The House of Sweden on the waterfront offers a postmodern counterpoint to Georgetown’s historicism as well. Inaugurated in 2006, the building houses the embassies of Sweden and Iceland. It was designed by the internationally renowned Gert Wingardh and received the Kasper Salin Prize, the national architecture prize of Sweden, in 2007.
Georgetown’s alluring ambiance is not the product of one flurry of development, or even a few famous buildings. Rather, the neighborhood is the product of centuries of construction and destruction that continues in the modern day.
“It actually has more variety than a lot of the areas,” Luebke said. “It has the most variety over the largest historic span.”

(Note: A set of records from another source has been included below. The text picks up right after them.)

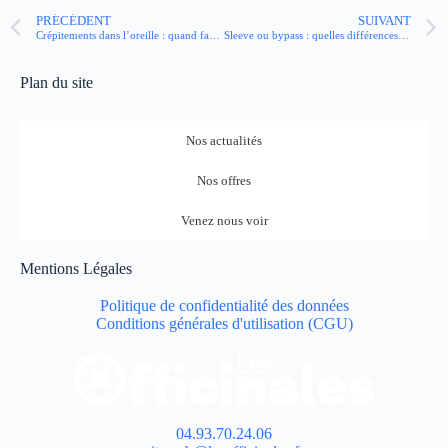
PRÉCÉDENT
SUIVANT
Crépitements dans l’oreille : quand faut-il s’inquiéter ?
Sleeve ou bypass : quelles différences entre ces deux opérations ?
Plan du site
Nos actualités
Nos offres
Venez nous voir
Mentions Légales
Politique de confidentialité des données
Conditions générales d'utilisation (CGU)
04.93.70.24.06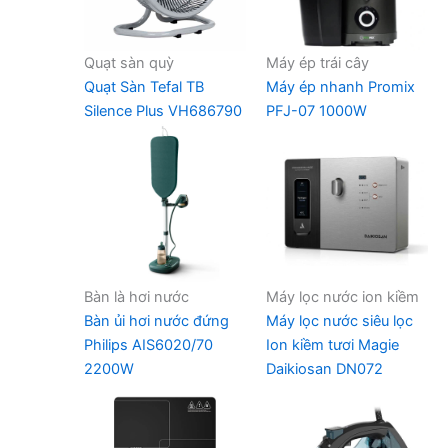
Quạt sàn quỳ
Máy ép trái cây
Quạt Sàn Tefal TB
Máy ép nhanh Promix
Silence Plus VH686790
PFJ-07 1000W
Bàn là hơi nước
Máy lọc nước ion kiềm
Bàn ủi hơi nước đứng
Máy lọc nước siêu lọc
Philips AIS6020/70
Ion kiềm tươi Magie
2200W
Daikiosan DN072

The Federal-era buildings that exemplify the neighborhood’s style survive not because of a successful embalming but conscious and concerted redevelopment and careful attention to aesthetics within the Georgetown Historic District by the Commission of Fine Arts.
Today, the CFA oversees any alterations, demolitions or constructions within the Georgetown Historic District through an appointed committee of three architects known as the Old Georgetown Board. As a result, any project undertaken at Georgetown University – from the installation of solar panels in university townhouses to the construction of the new surgical pavilion at the MedStar Georgetown University Hospital – must be approved by the OGB at its monthly meeting.
In the past, the OGB has played a significant role in determining the design of new structures at Georgetown. In 2013, the panel objected to the hard edges of the plan for a new study space on campus, resulting in modifications to lighting, landscape continuity and structural elements to soften elements of the design plan for the Healey Family Student Center, completed in 2014.
Without these regulations, the rich collection of Colonial, Federal and Victorian architectural styles in the Georgetown neighborhood might have been replaced by homogenous modern development. Today, the distinctive look continues to delight residents and visitors while reminding us of the region’s roots.
“[Georgetown has] a certain kind of small-scale charm that is simply not available in other places,” Fitch said. “It is lovely, and on top of that, it is genteel.”